- TASK GOAL:
Look below for the line that contains "A reconstruction in green, with" and the line that contains "Panel set 1: A", then restate both of them and every line in between, exactly. No picture goes in the copy.

- Stored items:

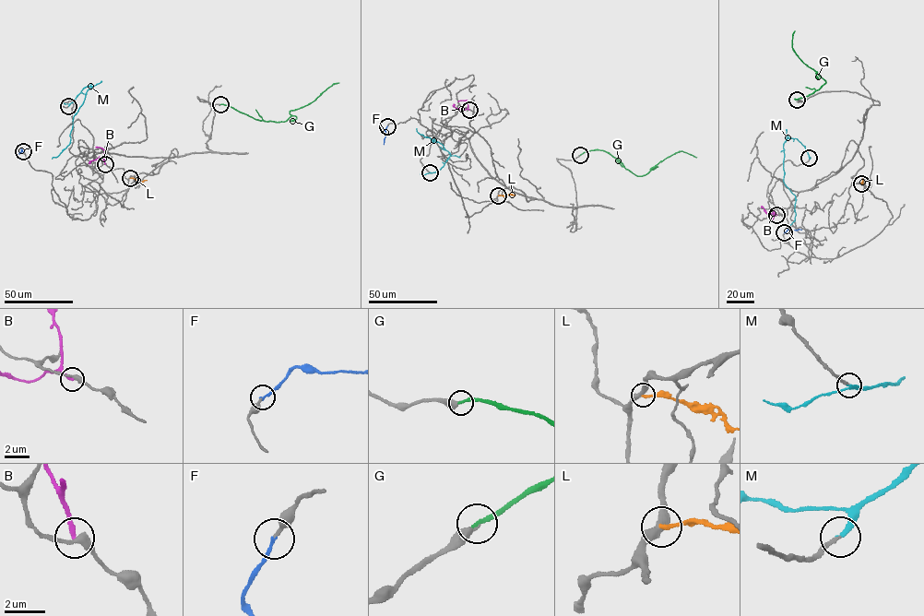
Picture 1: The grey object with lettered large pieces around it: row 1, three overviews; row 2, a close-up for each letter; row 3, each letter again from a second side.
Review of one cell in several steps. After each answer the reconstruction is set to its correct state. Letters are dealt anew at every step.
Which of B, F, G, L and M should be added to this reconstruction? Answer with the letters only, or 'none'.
F, G, M

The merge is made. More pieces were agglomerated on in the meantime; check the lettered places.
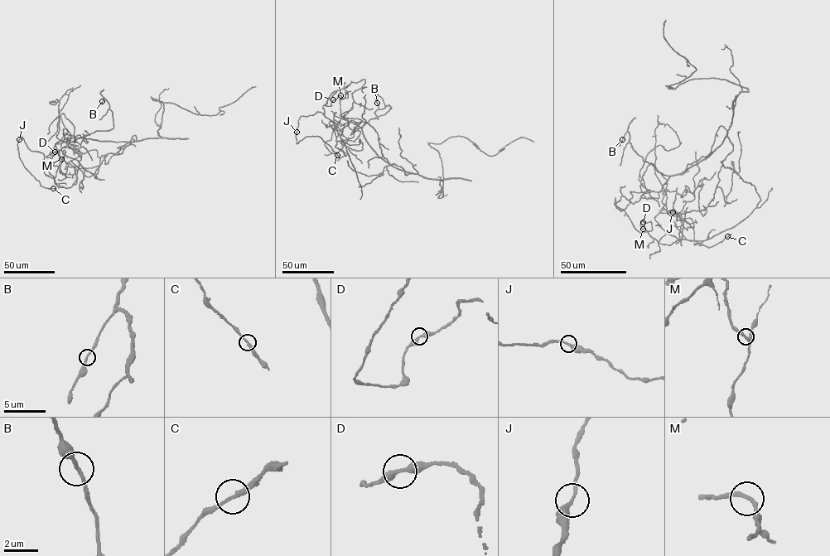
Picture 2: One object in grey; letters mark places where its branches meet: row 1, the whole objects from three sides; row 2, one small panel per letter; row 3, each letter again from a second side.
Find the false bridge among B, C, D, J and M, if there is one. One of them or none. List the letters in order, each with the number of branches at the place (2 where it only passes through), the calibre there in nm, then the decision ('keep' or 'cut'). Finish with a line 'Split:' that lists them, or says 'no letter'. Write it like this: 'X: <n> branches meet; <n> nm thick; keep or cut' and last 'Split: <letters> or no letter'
B: 2 branches meet; 190 nm thick; keep
C: 2 branches meet; 240 nm thick; keep
D: 2 branches meet; 320 nm thick; keep
J: 2 branches meet; 240 nm thick; keep
M: 2 branches meet; 240 nm thick; keep
Split: no letter

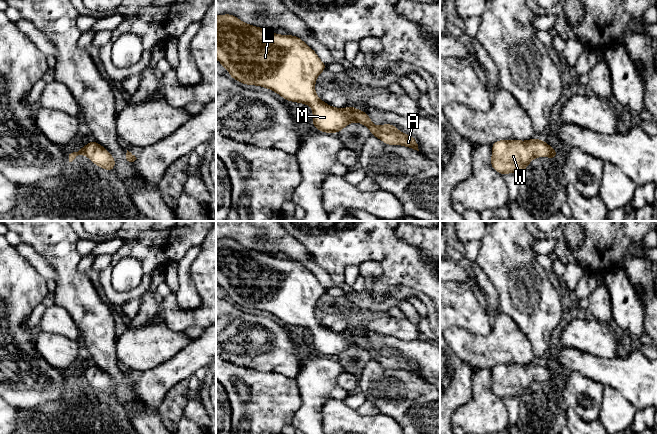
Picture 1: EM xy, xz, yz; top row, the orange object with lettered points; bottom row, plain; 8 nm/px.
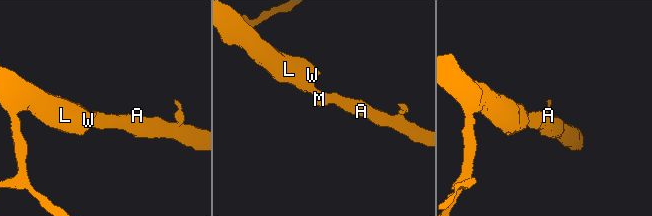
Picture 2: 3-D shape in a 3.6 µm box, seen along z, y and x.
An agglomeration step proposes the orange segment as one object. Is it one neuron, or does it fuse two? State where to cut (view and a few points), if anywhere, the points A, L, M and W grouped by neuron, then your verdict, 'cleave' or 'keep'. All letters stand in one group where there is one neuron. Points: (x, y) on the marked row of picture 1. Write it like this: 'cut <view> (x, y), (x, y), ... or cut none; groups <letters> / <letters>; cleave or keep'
cut none; groups A L M W; keep

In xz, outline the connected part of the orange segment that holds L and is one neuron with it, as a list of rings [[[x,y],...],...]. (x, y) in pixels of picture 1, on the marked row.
[[[231,14],[216,16],[216,59],[229,71],[230,77],[242,84],[268,88],[285,100],[307,104],[313,112],[313,126],[325,133],[338,133],[350,123],[367,126],[371,135],[388,145],[402,145],[419,151],[414,137],[400,132],[394,125],[375,126],[370,117],[351,105],[335,108],[324,103],[315,93],[318,75],[326,70],[316,52],[299,37],[279,35],[266,29],[249,25]]]

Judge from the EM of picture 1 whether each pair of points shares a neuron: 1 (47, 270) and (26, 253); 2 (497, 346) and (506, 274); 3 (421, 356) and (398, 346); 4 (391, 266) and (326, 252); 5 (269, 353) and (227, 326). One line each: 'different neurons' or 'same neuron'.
1: same neuron
2: different neurons
3: same neuron
4: same neuron
5: same neuron

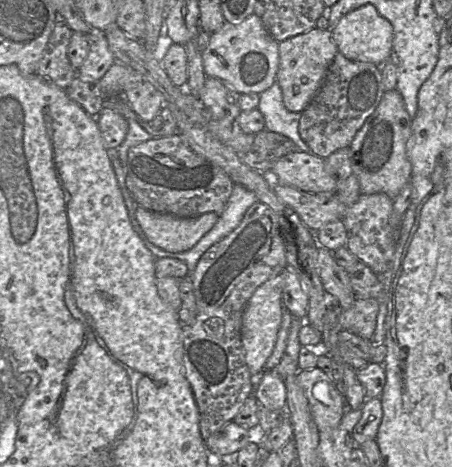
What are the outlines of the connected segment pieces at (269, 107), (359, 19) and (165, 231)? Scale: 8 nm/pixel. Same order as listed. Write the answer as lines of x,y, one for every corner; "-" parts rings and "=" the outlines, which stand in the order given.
277,81
268,89
259,93
257,109
264,117
267,131
280,133
290,138
299,151
314,154
299,135
298,125
302,112
291,112
286,109
282,100
281,88
=
365,4
345,14
332,30
332,35
338,52
350,60
381,66
393,59
393,27
372,4
=
139,204
136,205
135,216
147,240
171,253
193,248
219,217
213,212
196,217
177,217
148,210

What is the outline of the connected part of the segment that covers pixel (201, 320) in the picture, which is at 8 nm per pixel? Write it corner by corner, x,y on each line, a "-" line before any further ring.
261,201
253,203
245,212
240,224
228,236
213,244
206,252
204,252
200,257
195,270
189,274
196,299
197,315
194,324
183,327
182,329
183,368
185,377
191,386
199,410
199,429
204,441
227,423
233,421
246,398
252,394
251,374
245,361
245,353
241,342
242,314
254,291
267,280
279,275
287,266
285,247
279,233
279,218
280,217
267,204

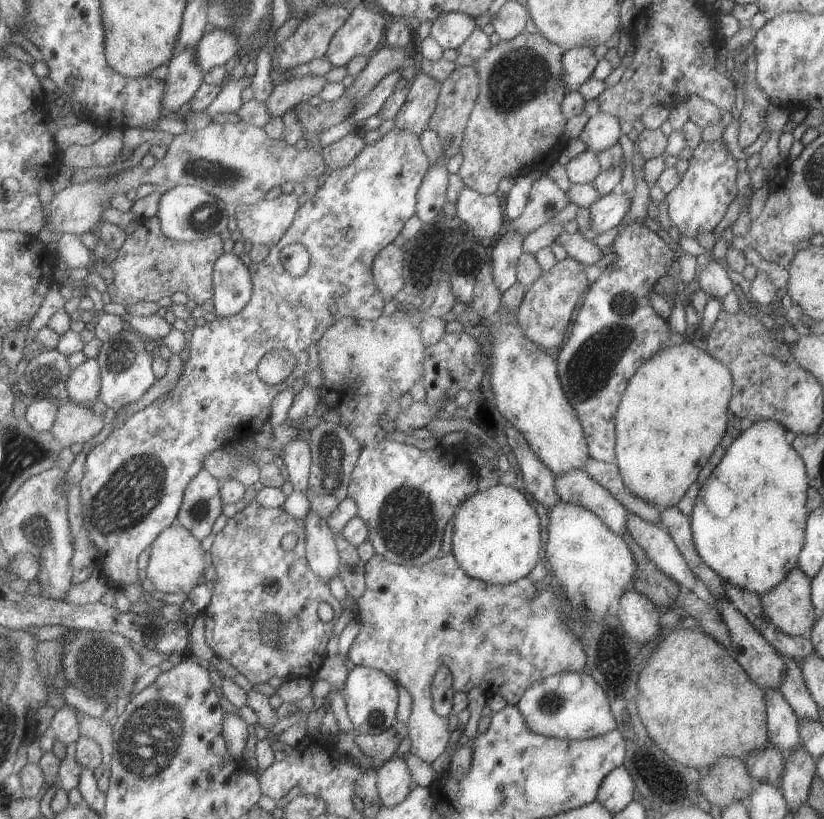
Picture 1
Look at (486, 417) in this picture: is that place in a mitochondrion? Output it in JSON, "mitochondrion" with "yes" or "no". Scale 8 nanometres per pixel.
{"mitochondrion":"no"}

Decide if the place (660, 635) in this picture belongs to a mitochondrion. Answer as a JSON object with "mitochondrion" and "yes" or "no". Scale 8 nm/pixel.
{"mitochondrion":"no"}

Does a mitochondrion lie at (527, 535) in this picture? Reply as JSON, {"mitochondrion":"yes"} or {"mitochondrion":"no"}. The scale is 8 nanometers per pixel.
{"mitochondrion":"no"}

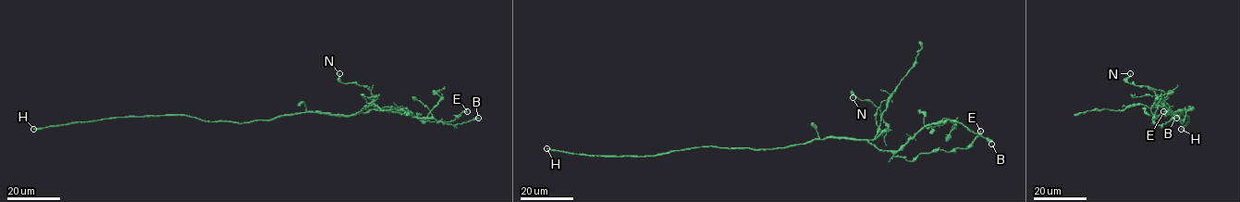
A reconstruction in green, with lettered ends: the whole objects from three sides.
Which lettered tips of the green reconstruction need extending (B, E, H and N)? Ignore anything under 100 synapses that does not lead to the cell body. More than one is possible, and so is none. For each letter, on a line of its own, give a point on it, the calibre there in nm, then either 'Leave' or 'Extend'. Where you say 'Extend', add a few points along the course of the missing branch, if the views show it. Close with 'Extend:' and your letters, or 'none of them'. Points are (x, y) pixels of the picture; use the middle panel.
B: Place: (991, 144). Thickness 180 nm. Leave
E: Place: (980, 131). Thickness 260 nm. Leave
H: Place: (546, 148). Thickness 200 nm. Extend
N: Place: (853, 97). Thickness 170 nm. Leave
Extend: H

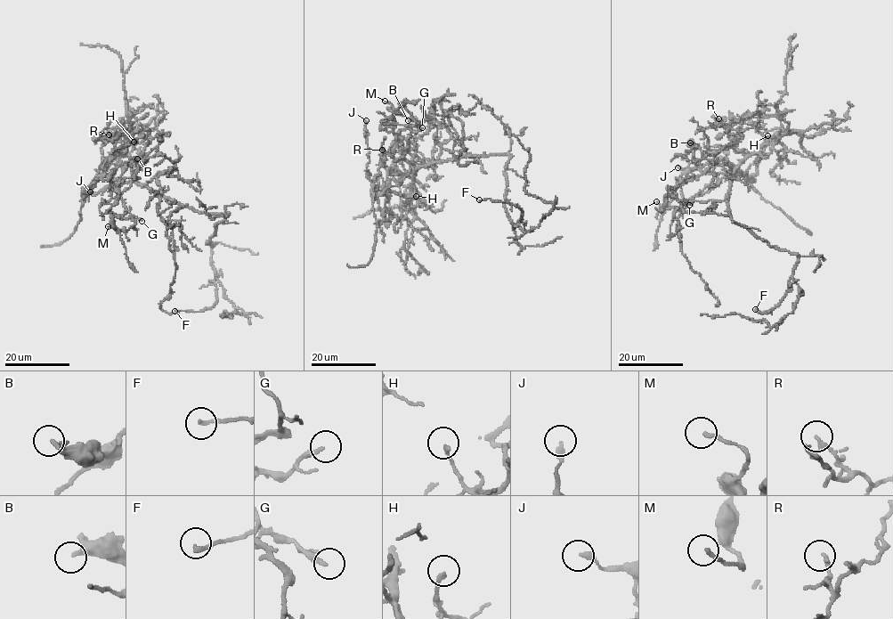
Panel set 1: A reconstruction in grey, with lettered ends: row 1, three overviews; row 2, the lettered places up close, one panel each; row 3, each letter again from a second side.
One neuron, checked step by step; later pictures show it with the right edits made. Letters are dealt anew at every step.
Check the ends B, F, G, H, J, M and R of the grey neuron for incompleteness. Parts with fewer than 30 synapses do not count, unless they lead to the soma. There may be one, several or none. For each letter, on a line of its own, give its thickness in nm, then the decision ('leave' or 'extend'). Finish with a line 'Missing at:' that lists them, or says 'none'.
B: calibre 180 nm; leave
F: calibre 180 nm; leave
G: calibre 240 nm; leave
H: calibre 170 nm; leave
J: calibre 280 nm; leave
M: calibre 170 nm; leave
R: calibre 170 nm; leave
Missing at: none

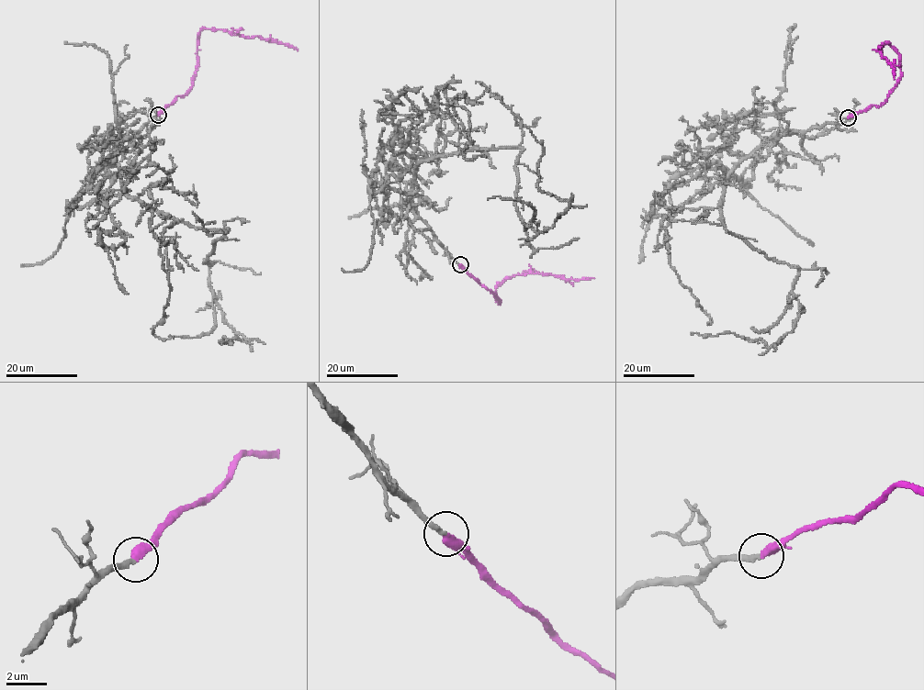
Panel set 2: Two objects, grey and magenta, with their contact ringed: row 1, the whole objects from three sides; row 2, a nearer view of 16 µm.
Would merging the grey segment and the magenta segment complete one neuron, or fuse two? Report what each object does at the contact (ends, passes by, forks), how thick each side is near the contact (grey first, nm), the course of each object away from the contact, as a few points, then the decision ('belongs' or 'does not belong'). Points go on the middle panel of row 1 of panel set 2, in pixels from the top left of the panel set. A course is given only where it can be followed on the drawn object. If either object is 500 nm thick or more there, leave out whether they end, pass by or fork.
grey ends; magenta ends; calibres 240 and 440 nm; course grey (460, 265), (412, 210), (416, 165), (519, 147), (516, 209), (540, 233), (569, 205), (539, 189), (530, 130); course magenta (460, 265), (495, 294), (499, 303), (495, 288), (515, 275), (532, 272), (562, 275), (566, 279), (593, 279); belongs

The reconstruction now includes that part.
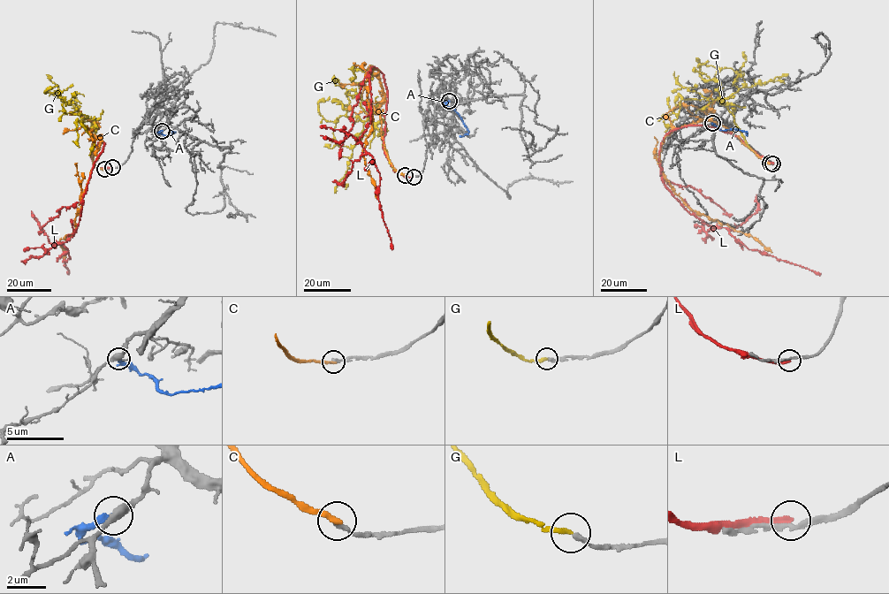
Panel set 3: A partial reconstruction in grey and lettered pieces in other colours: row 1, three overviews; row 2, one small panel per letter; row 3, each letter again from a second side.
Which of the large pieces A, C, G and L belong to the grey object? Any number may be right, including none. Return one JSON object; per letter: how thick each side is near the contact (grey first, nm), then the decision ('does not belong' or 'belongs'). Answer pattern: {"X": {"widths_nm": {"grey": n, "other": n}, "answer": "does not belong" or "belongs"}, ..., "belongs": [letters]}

- REPLY TO THE EXERCISE:
A reconstruction in green, with lettered ends: the whole objects from three sides.
Which lettered tips of the green reconstruction need extending (B, E, H and N)? Ignore anything under 100 synapses that does not lead to the cell body. More than one is possible, and so is none. For each letter, on a line of its own, give a point on it, the calibre there in nm, then either 'Leave' or 'Extend'. Where you say 'Extend', add a few points along the course of the missing branch, if the views show it. Close with 'Extend:' and your letters, or 'none of them'. Points are (x, y) pixels of the picture; use the middle panel.
B: Place: (991, 144). Thickness 180 nm. Leave
E: Place: (980, 131). Thickness 260 nm. Leave
H: Place: (546, 148). Thickness 200 nm. Extend
N: Place: (853, 97). Thickness 170 nm. Leave
Extend: H

Panel set 1: A reconstruction in grey, with lettered ends: row 1, three overviews; row 2, the lettered places up close, one panel each; row 3, each letter again from a second side.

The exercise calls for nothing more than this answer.